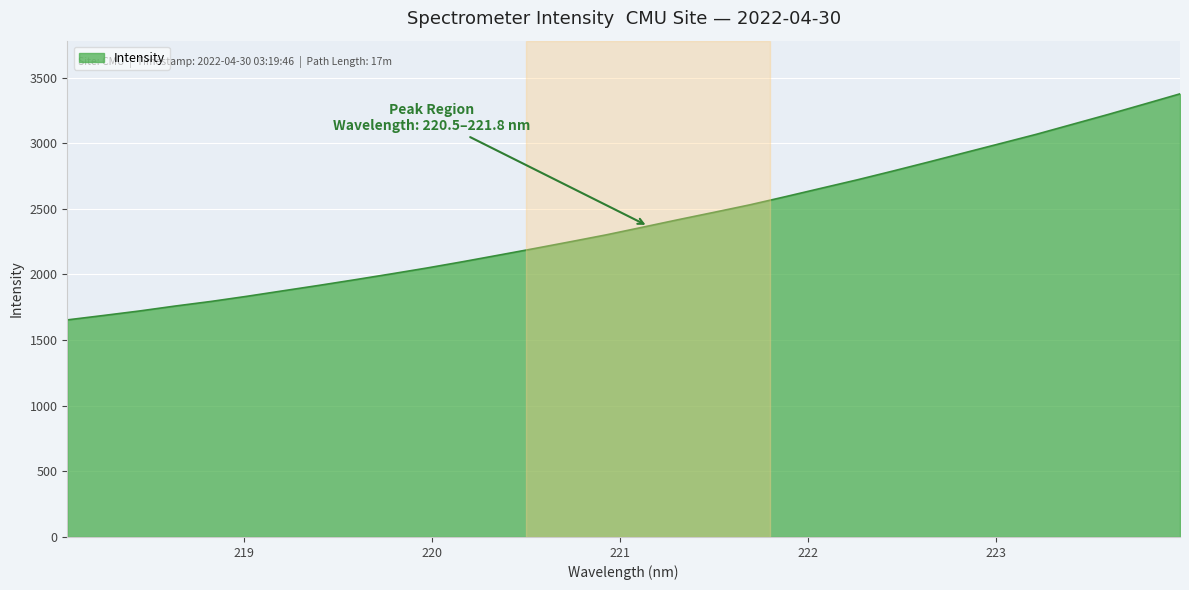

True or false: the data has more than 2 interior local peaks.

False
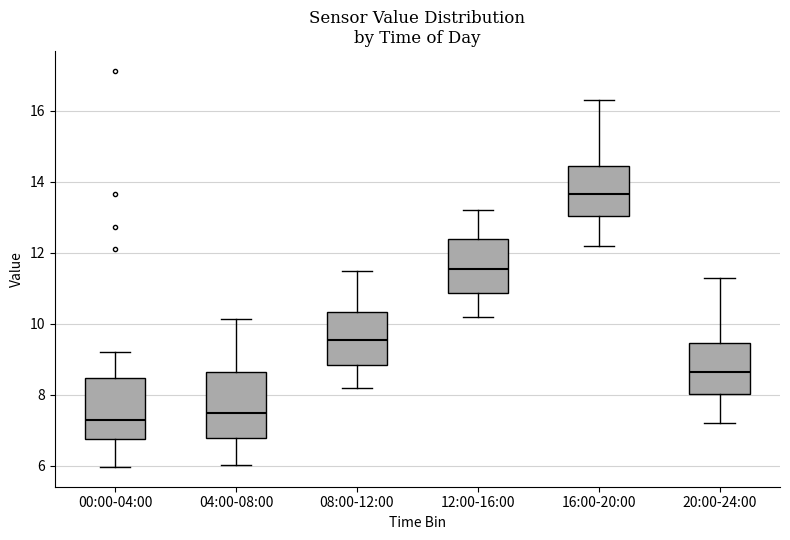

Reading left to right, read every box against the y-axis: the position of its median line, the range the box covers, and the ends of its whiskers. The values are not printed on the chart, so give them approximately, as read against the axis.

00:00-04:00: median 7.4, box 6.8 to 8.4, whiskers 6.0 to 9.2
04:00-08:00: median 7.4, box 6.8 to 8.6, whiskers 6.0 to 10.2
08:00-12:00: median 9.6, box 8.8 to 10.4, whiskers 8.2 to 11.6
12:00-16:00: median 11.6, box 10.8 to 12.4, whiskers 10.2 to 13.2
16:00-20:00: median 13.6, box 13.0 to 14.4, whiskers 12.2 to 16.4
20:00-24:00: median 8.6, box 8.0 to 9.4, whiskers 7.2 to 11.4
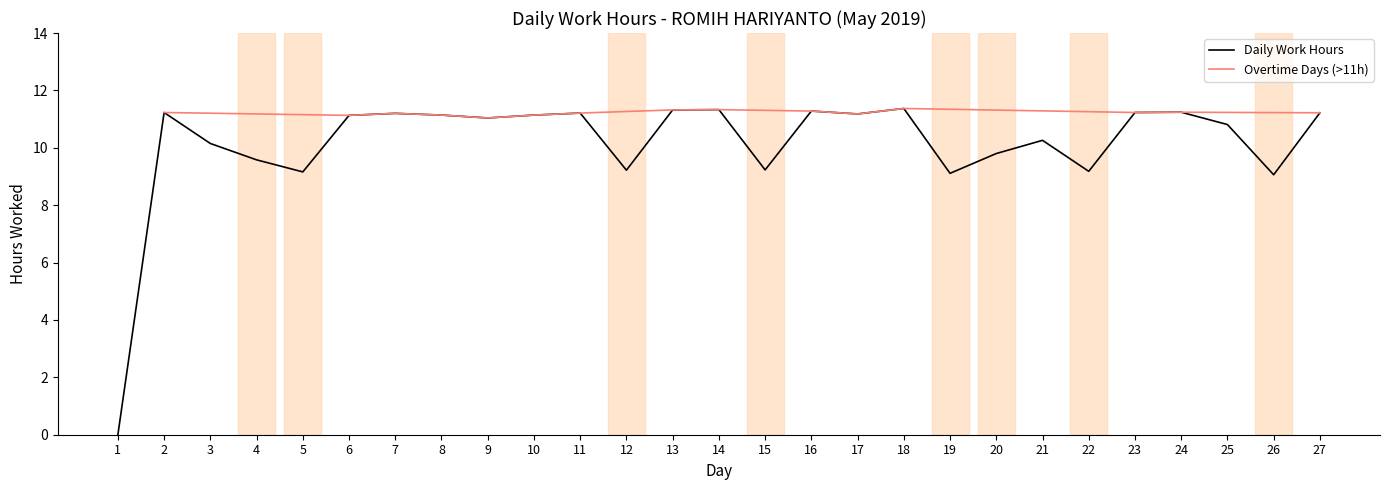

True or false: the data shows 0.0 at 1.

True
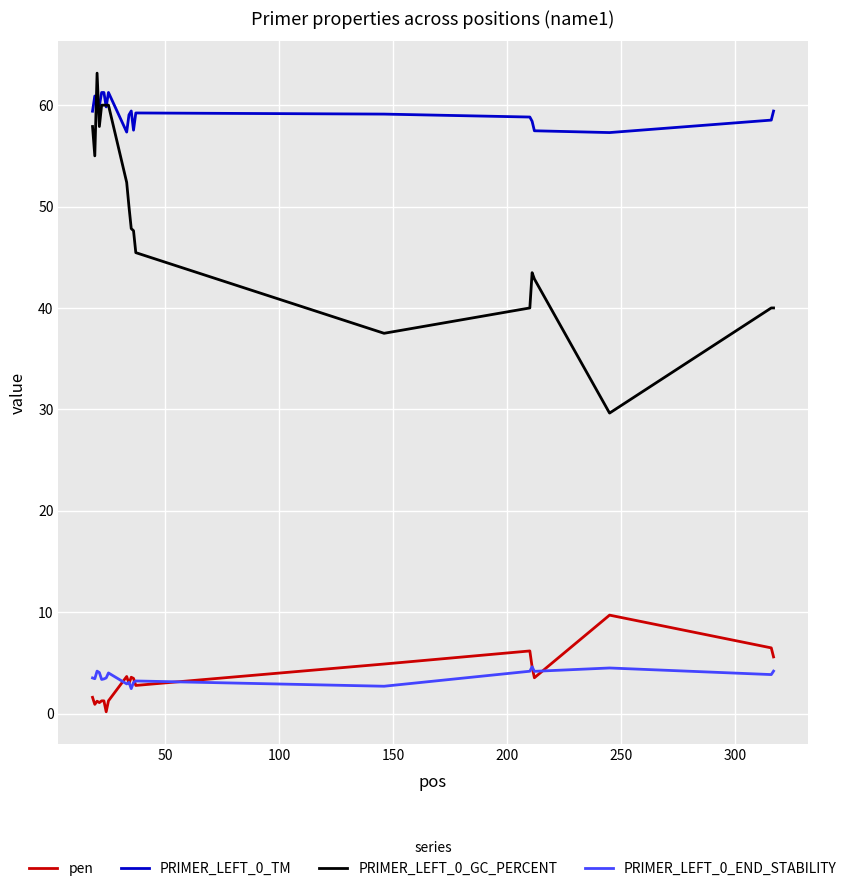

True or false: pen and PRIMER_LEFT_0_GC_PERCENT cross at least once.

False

- _How to complete this task_: Rewrite everything from the start of the entries down to the line containing "Reading left to", swapping "interior" for "inner" and keeping the rest the same. Leave the pictures out of your answer.

- _Written solution_:
True or false: the data has more than 2 inner local peaks.

False

Reading left to right, read every box against the y-axis: the position of its median line, the range the box covers, and the ends of its whiskers. The values are not printed on the chart, so give them approximately, as read against the axis.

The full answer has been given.